The Hawaii Museum of Contemporary Art will feature artists Rick Ryken, Julianna Ziegler and Steve Irvine at a gallery opening at 5:30 p.m. on Friday. The trio’s art will be on display June 7-25. Admission is free.
The Hawaii Museum of Contemporary Art will feature artists Rick Ryken, Julianna Ziegler and Steve Irvine at a gallery opening at 5:30 p.m. on Friday. The trio’s art will be on display June 7-25. Admission is free.
Ryken’s art consist of oil paintings which are largely mythical in scope relying on graphic elements and often suggest a “Fauve” flavor. Although Ryken has only been painting for a few years, his style is both strong and personal. The work lends itself to storytelling and as one takes the time to engage in the works the fantasy only deepens through his interplay of the primitive and the sophisticated elements in his paintings.
Ziegler’s art revisits the Renaissance Classical drawing with her own interpretation using gray scale values on textured grounds. Ziegler who is considered a fine drafts-person, brings an ephemeral sensibility to her drawings.
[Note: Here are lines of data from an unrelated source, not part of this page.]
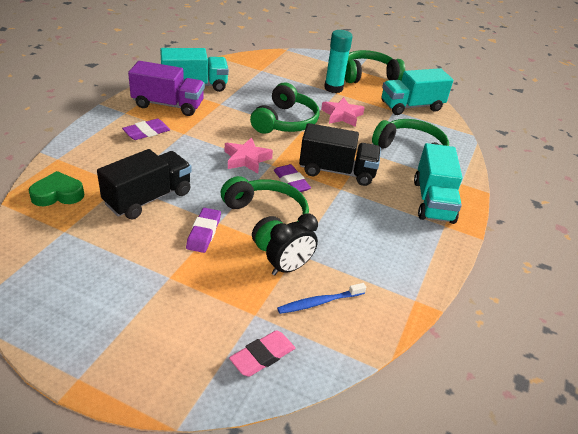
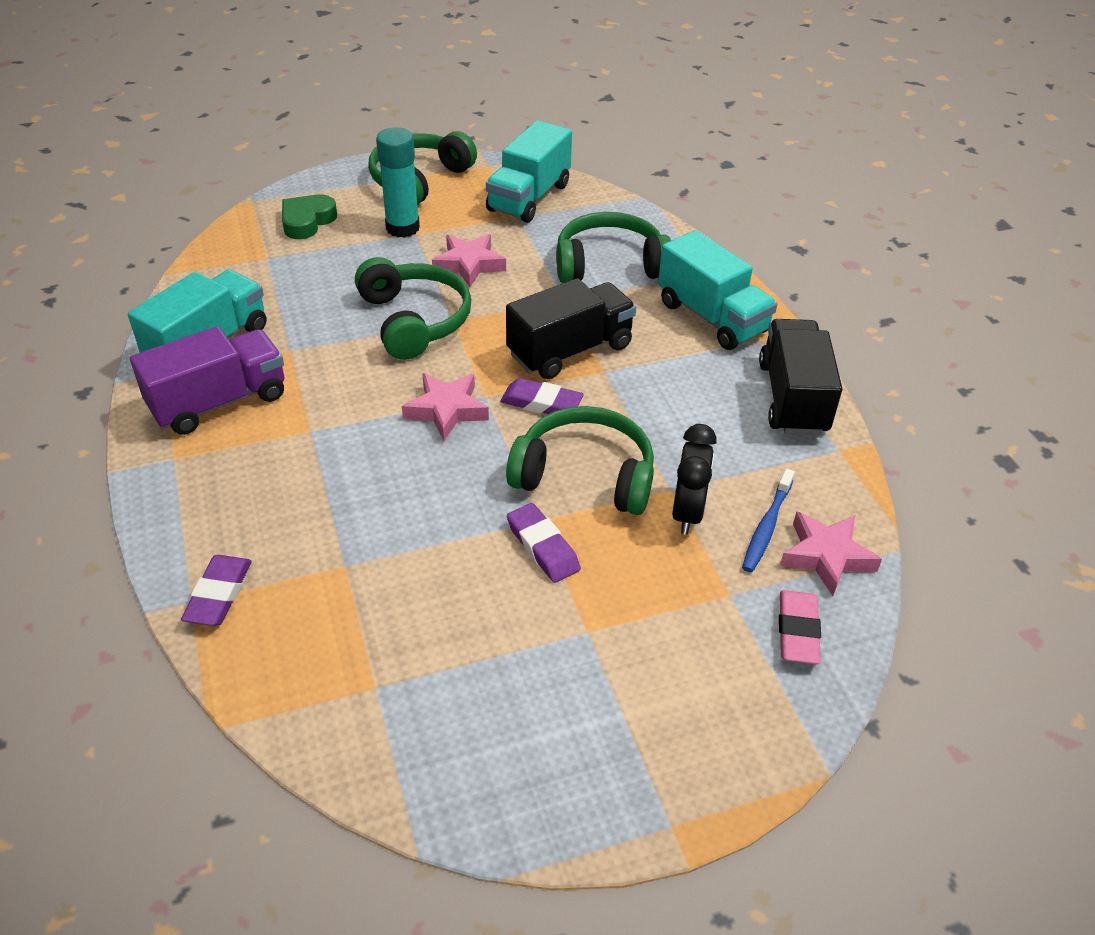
camera: 40 degrees left, 5 degrees up
green heart [29,171,84,206] -> green heart moved to [282,194,337,239]
black truck [97,149,192,219] -> black truck moved to [759,319,842,435]
purple eraser [122,119,170,140] -> purple eraser moved to [181,555,252,626]
none -> pink star [780,511,882,596]

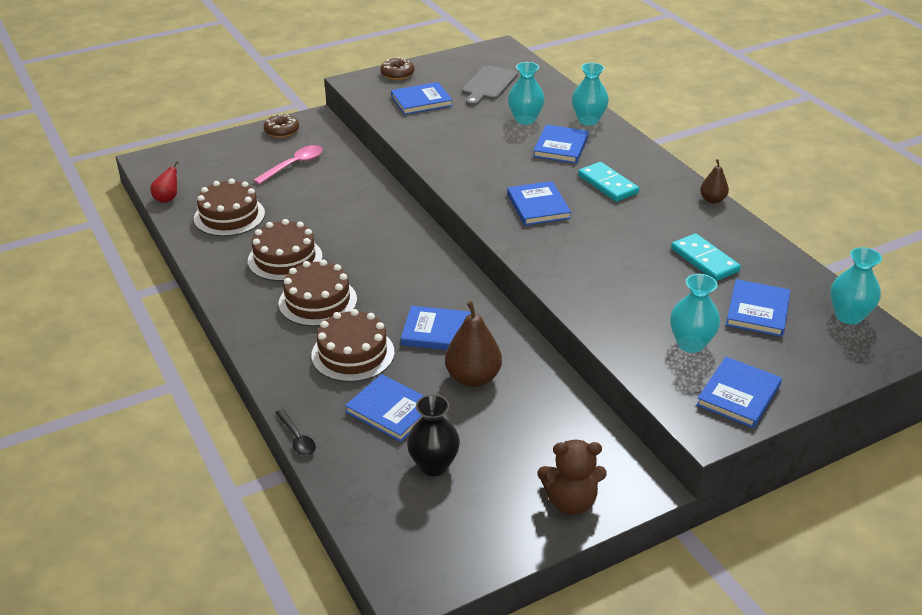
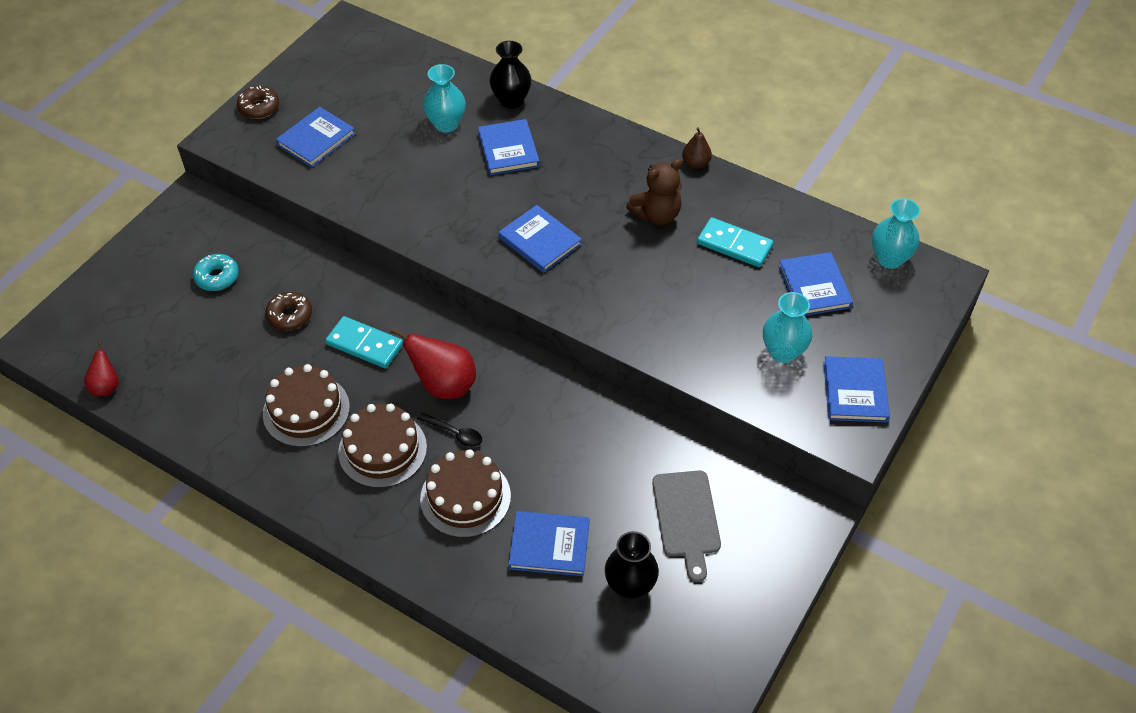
camera: 30 degrees left, 15 degrees up
brown cake [194,179,265,236] -> none
pink spoon [253,145,323,184] -> turquoise donut [193,254,239,291]
brown donut [264,113,299,138] -> brown donut moved to [265,292,312,331]
black spoon [275,409,316,455] -> black spoon moved to [417,412,482,447]
blue book [401,306,471,350] -> none
brown pear [445,301,502,387] -> none
grey cutting board [462,65,518,106] -> grey cutting board moved to [652,471,721,582]
brown teddy bear [538,440,607,515] -> brown teddy bear moved to [626,159,683,225]
turquoise vase [572,63,609,126] -> black vase [490,41,532,109]
turquoise domino [578,162,639,202] -> turquoise domino moved to [325,316,403,368]
none -> red pear [390,328,476,399]

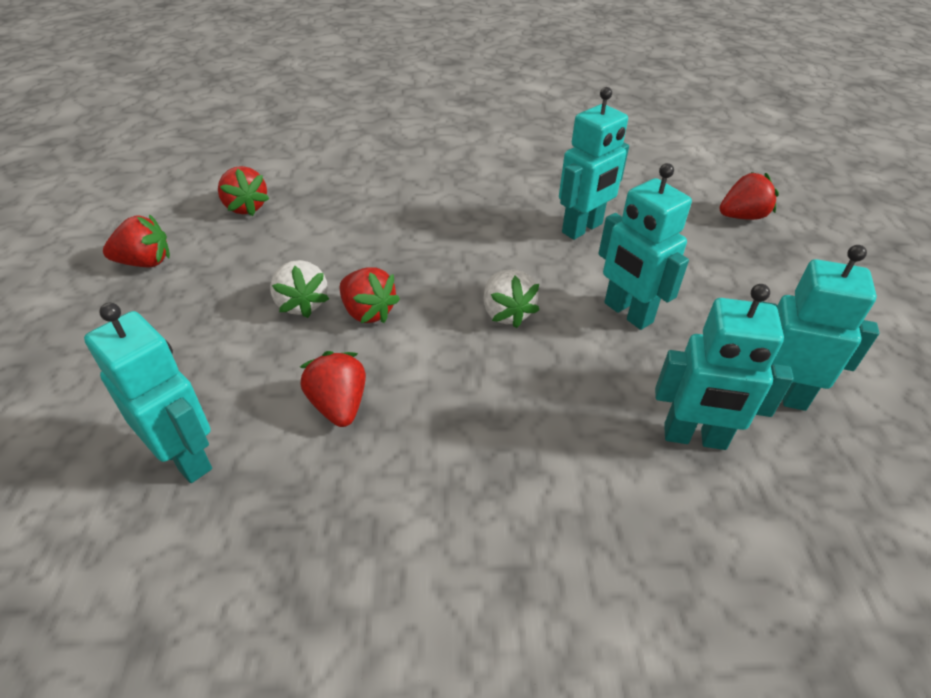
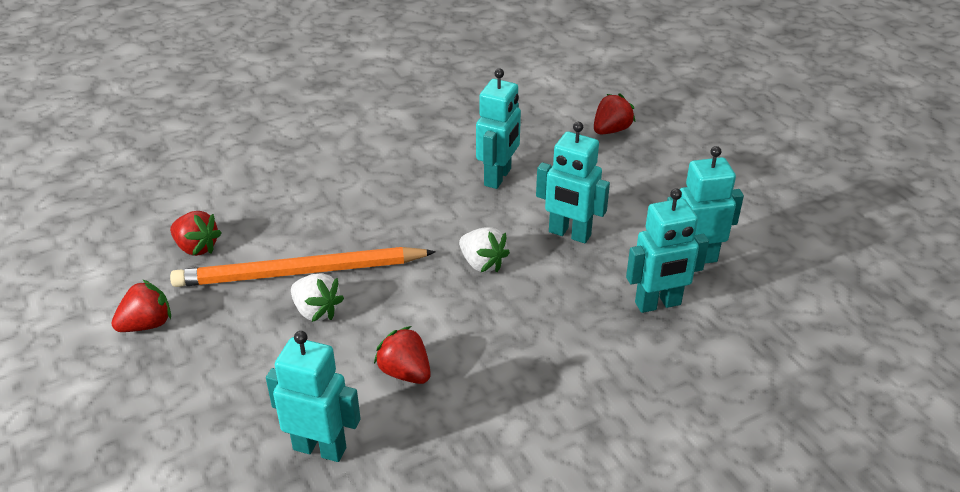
camera: 25 degrees left, 5 degrees down
red strawberry [340,267,400,323] -> none
none -> orange pencil [170,247,436,287]

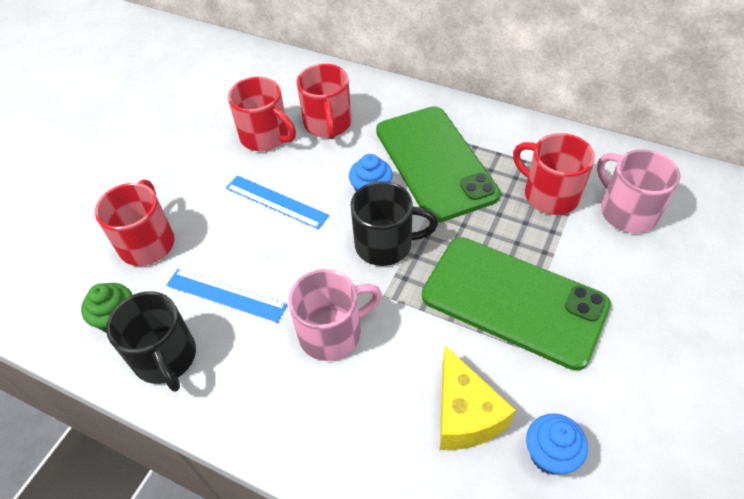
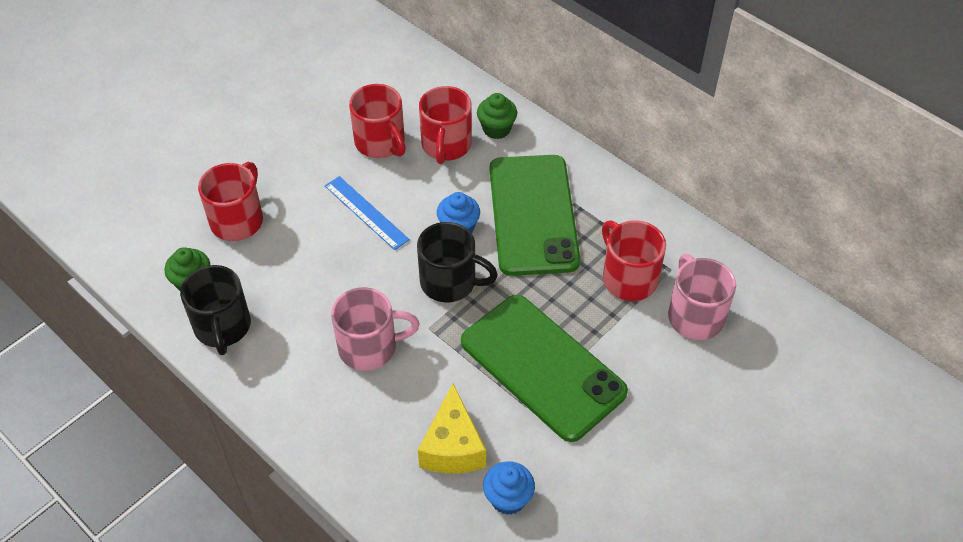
camera: 15 degrees right, 0 degrees up
blue ruler [166,269,287,322] -> none
none -> green cupcake [477,93,517,139]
Her work is composed of delicate lines, smudges and shapes invoking the temporary state of human existence both as body and as species. There is no urgency here in her work but a transcendent calm as if peace has been made by the artist with her own existence. To quote Ziegler, “The people I draw will never again exist in exactly the same form from which they were drawn, for they will age and eventually perish.”
Irvine, artist of “From Spirit to Paint,” was born in Los Angeles and moved to Hawaii in 1968 inspired by the lush nature of the islands. Irvine’s style spans a variety of influences, combining strong academic training with textural passages, abstract notations, and thematic shifts while maintaining a strong hold on the mythical while referencing the real. His art over the years has become increasingly complex and colorful as he embraces the tropical pallet of the islands on exhibit in the Makai Gallery.
Gallery hours are: Tuesday-Thursdday, 9 a.m. to 4 p.m.; Friday and Saturday, 10 a.m. until 7 p.m.; closed Sunday and Monday.